Photo/Illutration Kazuo Ueda, a former dean of the University of Tokyo’s Economics Faculty, has been nominated as the next Bank of Japan governor. (Asahi Shimbun file photo)

The appointment for the next head of Japan’s central bank won parliamentary approval Friday, challenging a new monetary leadership with steering the world’s third-largest economy through inflation and other looming risks.

The nomination of Kazuo Ueda and his deputies was approved by the upper house of parliament, a day after its approval in the lower house.

Ueda hails from a scholarly background unusual for a Bank of Japan governor. He has promised a smooth transition from his predecessor’s “Abenomics”--the ultra-loose monetary policies of former Prime Minister Shinzo Abe.

Until recently, the Japanese economy was stuck in deflation, a continuous spiraling down of prices, for decades. “Abenomics” policies centered around zero or negative interest rates were designed to combat deflation.

But Japan’s consumer inflation rate hit a 41-year high of 4% in December. The central bank has set a 2% inflation target, but recent data show prices are rising higher than that rate.

Ueda succeeds Haruhiko Kuroda, whose second five-year term ends April 8. Ueda is set to chair his first Bank of Japan policy meeting later in the month.

Under Kuroda, Japan has kept short-term interest rates at minus 0.1% and its target for the 10-year Japanese government bond yield at around zero.

Ueda, an economics expert with a doctorate from the Massachusetts Institute of Technology, has so far indicated he won’t make any quick hike moves, stressing stability and continuity, while acknowledging the difficulty of his assignment.

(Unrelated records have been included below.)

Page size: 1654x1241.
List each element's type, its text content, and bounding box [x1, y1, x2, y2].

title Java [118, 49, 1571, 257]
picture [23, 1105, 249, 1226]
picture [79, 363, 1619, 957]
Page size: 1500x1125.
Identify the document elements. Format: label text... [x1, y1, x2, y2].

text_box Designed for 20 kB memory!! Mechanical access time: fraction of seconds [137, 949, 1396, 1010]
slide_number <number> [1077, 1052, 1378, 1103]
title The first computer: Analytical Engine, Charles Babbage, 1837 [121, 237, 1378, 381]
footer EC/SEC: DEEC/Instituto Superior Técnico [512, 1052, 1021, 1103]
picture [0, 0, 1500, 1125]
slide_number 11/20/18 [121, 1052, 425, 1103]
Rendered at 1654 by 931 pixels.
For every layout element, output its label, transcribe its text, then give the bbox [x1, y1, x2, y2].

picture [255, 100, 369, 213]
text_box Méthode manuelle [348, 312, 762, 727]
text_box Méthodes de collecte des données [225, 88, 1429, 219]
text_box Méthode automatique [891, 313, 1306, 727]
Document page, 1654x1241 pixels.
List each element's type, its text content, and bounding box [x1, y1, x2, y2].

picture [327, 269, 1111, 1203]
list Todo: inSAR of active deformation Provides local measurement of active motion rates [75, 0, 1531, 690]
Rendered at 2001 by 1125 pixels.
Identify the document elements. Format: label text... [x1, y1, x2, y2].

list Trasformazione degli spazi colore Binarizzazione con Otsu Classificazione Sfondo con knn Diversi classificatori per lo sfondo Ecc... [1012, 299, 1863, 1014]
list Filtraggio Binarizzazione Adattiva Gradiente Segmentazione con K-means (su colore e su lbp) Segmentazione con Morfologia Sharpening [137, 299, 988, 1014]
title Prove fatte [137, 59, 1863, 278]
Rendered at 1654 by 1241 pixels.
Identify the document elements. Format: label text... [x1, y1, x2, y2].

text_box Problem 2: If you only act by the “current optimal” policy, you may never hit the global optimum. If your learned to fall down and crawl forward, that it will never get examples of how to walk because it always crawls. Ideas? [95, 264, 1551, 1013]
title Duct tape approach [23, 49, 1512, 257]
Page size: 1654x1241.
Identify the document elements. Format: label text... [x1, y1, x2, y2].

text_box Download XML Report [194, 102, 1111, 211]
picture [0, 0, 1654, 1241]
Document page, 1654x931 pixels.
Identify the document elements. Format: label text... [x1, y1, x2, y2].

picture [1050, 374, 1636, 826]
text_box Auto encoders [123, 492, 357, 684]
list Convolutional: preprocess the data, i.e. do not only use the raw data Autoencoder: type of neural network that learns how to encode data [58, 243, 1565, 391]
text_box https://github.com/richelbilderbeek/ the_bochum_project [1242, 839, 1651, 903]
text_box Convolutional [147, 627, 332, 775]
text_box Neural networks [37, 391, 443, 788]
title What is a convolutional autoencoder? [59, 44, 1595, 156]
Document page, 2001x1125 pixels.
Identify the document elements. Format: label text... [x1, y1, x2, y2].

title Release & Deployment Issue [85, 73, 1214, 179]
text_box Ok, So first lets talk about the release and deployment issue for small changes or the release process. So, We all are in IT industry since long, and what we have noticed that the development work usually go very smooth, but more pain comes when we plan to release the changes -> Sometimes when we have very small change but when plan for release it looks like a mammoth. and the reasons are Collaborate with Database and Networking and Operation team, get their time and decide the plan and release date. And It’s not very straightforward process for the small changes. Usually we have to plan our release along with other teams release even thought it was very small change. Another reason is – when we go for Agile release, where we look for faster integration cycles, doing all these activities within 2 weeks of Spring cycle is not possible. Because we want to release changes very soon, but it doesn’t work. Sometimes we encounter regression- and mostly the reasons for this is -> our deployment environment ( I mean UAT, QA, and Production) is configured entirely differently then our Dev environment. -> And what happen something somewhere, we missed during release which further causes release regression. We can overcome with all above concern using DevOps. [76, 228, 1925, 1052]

Some analysts don’t expect Ueda to rush exiting the zero-interest policy of his predecessor. Ueda has been with the Bank of Japan’s policy board since 1998, and so was involved in shaping the recent monetary policies.

The U.S. Federal Reserve and the world’s other central banks have been raising interest rates to combat inflationary pressures. And that trend is expected to continue. Economists at Goldman Sachs expect the central bank to raise its benchmark short-term rate to about 5.6%, up from 4.6%, and above the 5.1% level the Fed penciled in late last year.